> PASSAGE TO READ:

FAO urges Nigeria to improve value addition in agriculture
October 9, 20181.3K views0 comments
As the World Food Day approaches, the UN Food and Agriculture Organisation (FAO) has urged the federal government to upscale and support value addition activities in agriculture to achieve zero hunger by 2030, it said in a report monitored by business a.m.
Suffyan Koroma, the country representative of FAO, during a walk on Tuesday to commemorate the 2018 World Food Day said agricultural production would be accelerated if value addition initiatives are effectively adopted.
“Nigeria should be free of hunger by 2030 but that does not just rest on agriculture. It goes beyond agriculture because the complimentary services that agriculture needs to thrive are also as valuable as the products that we produce. For food prices to be lower, it means the value-added products, the services, the energy, the effective legislation should contribute. It even involves transportation, knowing what to produce and for what market,” he said.
Audu Ogbeh, the minister of agriculture and rural development in a speech at the occasion assured that the government, through the ministry, was working at improving the ease of doing business in the agriculture sector.

> THE PROBLEM: In the FAO article, why does Koroma say that freeing Nigeria of hunger by 2030 goes beyond agriculture? Explain in one to three sentences. The lines that come next aren't needed.

> SUPPLIED INFORMATION:
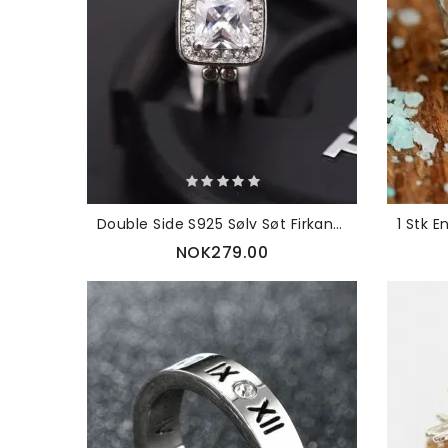
Double Side S925 Sølv Søt Firkantet Zircon Ring
NOK279.00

> YOUR SOLUTION: He says it goes beyond agriculture because the complementary services agriculture needs to thrive are as valuable as the products themselves. For food prices to fall, value-added products, services, energy, effective legislation, transportation and knowing what to produce for which market must all contribute.